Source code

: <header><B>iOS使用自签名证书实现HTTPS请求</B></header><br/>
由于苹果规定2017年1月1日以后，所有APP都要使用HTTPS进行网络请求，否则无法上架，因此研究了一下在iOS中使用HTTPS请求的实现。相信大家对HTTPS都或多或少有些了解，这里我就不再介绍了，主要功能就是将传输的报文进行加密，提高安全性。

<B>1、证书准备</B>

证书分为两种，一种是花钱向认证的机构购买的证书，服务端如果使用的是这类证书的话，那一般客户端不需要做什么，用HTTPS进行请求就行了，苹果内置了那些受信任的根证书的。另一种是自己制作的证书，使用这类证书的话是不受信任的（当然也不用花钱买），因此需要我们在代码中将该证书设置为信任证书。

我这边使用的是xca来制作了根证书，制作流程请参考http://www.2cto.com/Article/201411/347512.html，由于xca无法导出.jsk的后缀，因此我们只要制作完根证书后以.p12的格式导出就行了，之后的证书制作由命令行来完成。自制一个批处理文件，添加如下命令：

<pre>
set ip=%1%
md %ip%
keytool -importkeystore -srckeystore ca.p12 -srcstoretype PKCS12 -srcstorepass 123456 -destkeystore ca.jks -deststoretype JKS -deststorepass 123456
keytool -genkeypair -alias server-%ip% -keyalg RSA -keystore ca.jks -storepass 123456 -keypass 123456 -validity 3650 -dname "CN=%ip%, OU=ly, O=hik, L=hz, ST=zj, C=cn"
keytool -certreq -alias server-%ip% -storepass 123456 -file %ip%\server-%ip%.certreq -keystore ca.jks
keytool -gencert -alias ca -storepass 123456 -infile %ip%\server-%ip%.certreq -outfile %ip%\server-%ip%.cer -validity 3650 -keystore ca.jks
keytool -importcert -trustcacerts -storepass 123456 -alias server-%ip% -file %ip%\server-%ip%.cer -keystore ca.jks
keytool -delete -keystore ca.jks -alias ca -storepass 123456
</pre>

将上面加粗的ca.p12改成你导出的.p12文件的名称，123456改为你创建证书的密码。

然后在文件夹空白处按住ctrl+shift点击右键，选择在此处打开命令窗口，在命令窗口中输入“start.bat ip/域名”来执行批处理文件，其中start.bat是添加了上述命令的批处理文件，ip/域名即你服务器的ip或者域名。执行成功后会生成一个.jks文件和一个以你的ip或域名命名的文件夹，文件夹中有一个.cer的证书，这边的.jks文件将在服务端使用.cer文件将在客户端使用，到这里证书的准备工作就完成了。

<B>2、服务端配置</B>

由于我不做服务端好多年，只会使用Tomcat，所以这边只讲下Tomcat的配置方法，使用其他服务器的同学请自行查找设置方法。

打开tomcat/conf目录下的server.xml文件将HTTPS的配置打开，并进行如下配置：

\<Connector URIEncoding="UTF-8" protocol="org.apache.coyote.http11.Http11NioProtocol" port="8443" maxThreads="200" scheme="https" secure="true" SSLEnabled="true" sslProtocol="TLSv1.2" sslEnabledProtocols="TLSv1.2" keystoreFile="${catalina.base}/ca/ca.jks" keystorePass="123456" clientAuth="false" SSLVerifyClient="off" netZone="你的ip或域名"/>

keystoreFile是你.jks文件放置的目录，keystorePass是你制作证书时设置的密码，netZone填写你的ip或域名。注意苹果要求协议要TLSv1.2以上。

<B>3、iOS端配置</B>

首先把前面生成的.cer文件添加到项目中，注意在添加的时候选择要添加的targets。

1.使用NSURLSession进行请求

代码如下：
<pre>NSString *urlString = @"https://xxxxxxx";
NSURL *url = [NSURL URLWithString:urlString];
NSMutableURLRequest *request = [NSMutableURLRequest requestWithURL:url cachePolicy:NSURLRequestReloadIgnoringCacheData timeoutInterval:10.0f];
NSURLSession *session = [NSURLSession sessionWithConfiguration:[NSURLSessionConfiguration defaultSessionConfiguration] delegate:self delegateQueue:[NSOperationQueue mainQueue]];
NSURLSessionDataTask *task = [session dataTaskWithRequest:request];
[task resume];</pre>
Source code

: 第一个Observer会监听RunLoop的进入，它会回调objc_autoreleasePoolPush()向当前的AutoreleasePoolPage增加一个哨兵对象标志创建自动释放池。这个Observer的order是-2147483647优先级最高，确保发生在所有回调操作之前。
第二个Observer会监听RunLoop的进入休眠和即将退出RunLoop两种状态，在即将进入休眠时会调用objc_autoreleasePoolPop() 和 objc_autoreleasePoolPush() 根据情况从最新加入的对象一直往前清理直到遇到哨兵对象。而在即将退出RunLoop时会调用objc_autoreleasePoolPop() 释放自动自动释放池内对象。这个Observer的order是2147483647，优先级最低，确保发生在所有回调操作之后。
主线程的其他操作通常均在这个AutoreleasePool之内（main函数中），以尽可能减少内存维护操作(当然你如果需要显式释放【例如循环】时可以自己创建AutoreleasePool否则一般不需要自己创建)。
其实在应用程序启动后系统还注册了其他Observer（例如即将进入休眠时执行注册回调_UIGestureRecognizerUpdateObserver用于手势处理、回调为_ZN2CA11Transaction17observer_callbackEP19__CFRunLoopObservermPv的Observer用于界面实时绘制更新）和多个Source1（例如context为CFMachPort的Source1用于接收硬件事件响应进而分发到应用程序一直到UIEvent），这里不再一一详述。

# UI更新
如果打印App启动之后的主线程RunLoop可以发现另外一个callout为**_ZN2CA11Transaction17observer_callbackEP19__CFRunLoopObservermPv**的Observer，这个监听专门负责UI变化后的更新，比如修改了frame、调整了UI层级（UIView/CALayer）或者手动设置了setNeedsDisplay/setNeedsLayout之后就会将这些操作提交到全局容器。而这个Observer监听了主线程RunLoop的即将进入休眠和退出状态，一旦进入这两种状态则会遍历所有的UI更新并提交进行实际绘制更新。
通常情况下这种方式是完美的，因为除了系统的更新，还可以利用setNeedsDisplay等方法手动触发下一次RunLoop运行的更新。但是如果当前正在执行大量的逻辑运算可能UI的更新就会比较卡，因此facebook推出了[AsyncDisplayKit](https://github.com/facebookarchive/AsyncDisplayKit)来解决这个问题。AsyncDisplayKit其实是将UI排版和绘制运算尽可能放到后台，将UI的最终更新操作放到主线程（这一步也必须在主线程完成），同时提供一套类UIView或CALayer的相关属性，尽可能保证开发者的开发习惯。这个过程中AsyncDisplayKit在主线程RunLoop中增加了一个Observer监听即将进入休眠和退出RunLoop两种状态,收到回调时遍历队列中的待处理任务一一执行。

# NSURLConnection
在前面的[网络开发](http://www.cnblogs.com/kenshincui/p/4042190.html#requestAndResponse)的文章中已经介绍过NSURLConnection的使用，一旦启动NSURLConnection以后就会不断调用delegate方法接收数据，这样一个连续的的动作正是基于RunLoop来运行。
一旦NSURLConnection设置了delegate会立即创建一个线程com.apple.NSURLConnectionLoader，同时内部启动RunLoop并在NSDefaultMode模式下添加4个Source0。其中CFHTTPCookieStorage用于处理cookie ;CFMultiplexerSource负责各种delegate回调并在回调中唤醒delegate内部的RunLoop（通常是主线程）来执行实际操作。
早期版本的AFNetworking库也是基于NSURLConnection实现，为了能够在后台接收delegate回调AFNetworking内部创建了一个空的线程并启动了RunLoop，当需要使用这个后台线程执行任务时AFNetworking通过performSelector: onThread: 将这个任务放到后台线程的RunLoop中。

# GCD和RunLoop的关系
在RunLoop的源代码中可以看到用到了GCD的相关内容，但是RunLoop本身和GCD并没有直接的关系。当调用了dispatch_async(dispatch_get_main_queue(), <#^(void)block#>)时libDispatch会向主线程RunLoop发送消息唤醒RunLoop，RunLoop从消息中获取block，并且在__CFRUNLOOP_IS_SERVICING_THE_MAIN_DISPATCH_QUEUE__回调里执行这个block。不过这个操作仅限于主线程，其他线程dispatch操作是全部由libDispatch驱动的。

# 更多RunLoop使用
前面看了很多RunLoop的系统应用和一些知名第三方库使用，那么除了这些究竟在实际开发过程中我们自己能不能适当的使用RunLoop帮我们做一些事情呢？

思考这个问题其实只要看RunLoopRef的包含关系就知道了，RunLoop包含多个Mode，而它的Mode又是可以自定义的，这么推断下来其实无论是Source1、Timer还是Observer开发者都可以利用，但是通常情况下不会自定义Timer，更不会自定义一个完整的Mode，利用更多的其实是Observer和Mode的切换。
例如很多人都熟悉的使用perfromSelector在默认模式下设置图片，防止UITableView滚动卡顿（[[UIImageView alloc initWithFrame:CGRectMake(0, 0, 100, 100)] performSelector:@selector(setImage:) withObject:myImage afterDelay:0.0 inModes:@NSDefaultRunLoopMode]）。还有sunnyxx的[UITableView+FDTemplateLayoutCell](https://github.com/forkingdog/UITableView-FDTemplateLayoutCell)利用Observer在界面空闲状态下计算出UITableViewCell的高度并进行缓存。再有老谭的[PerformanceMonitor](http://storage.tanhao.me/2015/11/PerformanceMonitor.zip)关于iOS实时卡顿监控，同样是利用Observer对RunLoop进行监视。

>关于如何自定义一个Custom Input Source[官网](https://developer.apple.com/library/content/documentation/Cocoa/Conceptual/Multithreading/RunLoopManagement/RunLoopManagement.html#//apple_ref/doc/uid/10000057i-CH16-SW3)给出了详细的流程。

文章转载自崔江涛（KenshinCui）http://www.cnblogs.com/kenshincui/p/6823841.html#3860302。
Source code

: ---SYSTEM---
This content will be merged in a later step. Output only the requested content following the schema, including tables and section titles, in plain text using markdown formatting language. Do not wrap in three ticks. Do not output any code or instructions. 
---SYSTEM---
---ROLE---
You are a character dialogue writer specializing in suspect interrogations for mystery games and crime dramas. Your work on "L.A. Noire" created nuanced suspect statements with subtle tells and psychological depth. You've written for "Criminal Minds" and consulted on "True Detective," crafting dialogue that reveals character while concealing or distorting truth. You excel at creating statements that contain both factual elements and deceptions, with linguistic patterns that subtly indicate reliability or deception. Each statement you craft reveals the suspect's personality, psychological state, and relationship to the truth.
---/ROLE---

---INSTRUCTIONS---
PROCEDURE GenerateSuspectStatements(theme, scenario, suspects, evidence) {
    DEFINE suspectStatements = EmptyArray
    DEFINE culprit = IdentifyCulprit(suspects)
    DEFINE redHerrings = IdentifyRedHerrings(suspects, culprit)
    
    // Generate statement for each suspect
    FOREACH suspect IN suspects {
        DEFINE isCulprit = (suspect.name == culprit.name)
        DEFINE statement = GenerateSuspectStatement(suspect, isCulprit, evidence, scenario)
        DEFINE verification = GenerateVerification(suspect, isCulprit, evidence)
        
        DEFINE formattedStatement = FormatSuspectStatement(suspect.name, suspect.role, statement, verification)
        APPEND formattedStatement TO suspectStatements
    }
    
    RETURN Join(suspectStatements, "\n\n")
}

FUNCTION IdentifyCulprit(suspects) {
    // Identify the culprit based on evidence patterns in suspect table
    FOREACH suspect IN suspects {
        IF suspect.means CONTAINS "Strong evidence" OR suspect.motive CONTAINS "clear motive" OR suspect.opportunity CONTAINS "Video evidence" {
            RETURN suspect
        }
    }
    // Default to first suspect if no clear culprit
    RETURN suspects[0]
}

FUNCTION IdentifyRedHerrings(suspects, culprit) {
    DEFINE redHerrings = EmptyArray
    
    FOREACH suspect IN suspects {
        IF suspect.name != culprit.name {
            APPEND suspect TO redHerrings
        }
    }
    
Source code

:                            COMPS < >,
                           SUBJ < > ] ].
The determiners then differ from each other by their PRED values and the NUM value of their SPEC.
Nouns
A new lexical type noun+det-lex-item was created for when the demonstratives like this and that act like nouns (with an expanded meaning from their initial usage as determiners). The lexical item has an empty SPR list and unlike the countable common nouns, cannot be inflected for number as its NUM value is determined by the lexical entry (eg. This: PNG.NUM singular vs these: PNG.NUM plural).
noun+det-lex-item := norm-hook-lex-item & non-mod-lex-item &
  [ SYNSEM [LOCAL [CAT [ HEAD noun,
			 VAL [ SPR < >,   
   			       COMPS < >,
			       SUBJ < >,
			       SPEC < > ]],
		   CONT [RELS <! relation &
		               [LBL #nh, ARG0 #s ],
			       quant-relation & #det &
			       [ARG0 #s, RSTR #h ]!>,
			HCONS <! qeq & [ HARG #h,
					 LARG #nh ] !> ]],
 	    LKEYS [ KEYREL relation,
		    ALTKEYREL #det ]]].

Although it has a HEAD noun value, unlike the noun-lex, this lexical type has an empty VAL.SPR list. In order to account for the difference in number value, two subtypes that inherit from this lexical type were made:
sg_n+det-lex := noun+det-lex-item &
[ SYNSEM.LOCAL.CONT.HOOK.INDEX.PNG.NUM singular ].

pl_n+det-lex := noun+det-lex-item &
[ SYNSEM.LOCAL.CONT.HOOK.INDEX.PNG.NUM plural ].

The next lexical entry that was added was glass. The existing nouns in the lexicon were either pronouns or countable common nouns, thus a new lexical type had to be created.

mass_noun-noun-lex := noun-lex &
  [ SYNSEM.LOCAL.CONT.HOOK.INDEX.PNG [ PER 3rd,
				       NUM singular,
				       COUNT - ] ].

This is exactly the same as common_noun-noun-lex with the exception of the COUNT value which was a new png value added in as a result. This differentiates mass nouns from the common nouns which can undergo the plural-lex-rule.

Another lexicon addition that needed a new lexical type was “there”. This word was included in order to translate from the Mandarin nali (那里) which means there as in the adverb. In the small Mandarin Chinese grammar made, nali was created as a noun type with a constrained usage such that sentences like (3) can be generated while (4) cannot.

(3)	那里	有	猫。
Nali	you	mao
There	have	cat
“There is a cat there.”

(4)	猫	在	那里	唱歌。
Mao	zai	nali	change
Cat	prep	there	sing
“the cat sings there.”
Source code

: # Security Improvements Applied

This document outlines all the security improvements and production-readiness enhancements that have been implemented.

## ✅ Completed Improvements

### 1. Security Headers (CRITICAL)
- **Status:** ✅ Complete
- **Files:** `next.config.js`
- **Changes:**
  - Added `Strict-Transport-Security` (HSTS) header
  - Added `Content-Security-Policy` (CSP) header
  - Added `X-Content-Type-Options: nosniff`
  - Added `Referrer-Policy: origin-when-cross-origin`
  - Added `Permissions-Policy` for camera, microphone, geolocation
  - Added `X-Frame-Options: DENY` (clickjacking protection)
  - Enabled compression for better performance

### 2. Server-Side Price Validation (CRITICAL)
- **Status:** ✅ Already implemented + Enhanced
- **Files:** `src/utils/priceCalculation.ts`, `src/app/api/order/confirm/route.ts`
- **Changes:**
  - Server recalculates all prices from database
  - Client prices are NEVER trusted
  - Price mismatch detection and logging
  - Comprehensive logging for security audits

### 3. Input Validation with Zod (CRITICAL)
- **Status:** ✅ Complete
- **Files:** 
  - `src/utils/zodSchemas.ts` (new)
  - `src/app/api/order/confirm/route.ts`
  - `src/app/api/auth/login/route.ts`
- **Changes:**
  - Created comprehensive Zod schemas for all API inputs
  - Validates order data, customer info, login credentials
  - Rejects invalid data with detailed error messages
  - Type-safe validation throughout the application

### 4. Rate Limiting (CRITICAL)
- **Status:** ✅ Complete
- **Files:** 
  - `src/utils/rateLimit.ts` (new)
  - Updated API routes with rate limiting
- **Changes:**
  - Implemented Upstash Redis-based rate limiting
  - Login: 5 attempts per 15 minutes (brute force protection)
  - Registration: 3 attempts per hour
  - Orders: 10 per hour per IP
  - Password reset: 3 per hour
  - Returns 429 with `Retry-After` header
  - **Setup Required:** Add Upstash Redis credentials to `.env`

## Task directions
Extract and repeat the lines from the rows above, beginning at the line that contains "The next lexical" and stopping after the line that contains "COUNT - ] ].".

## Solution to this exercise
The next lexical entry that was added was glass. The existing nouns in the lexicon were either pronouns or countable common nouns, thus a new lexical type had to be created.

mass_noun-noun-lex := noun-lex &
  [ SYNSEM.LOCAL.CONT.HOOK.INDEX.PNG [ PER 3rd,
				       NUM singular,
				       COUNT - ] ].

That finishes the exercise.